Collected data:
--

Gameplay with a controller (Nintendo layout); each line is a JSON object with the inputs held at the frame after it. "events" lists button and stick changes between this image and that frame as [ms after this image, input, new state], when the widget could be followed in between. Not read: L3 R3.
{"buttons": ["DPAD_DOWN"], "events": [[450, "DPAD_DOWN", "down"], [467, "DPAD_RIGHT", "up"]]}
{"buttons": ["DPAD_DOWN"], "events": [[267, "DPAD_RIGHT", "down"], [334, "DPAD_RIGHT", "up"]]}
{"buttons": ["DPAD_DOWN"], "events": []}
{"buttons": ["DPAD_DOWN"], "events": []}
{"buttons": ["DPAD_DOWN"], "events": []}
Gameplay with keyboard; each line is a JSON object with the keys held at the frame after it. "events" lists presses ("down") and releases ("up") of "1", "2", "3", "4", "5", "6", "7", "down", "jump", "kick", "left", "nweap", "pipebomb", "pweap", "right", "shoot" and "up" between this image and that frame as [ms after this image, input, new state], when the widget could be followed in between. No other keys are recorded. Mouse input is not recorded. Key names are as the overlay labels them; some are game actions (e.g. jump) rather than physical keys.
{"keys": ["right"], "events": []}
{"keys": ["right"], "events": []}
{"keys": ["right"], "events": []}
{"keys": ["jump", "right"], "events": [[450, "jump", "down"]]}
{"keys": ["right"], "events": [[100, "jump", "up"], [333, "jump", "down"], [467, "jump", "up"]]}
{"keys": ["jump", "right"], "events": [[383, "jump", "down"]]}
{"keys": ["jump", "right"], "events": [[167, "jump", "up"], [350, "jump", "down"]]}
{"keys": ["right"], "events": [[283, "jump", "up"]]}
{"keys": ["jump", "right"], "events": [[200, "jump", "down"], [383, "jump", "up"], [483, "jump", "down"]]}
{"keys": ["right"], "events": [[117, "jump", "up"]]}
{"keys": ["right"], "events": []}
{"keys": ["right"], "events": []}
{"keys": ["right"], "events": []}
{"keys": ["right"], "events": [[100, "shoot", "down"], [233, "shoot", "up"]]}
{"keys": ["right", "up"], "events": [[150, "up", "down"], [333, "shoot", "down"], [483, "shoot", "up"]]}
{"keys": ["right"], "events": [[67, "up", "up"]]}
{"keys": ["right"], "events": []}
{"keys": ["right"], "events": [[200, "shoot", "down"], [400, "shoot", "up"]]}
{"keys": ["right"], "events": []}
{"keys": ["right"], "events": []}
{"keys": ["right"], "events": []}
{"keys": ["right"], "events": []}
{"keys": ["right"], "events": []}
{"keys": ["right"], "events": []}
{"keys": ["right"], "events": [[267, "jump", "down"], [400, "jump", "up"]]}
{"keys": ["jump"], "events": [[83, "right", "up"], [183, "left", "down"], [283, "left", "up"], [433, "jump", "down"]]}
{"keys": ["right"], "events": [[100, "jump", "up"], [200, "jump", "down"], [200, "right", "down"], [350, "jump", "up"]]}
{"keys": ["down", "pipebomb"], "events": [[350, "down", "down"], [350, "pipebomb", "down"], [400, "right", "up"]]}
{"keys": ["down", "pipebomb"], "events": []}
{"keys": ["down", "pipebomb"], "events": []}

--

**TASK:** A single number is required: the count of lines in the data above that include the string "input".

**EXERCISE SOLUTION:** 2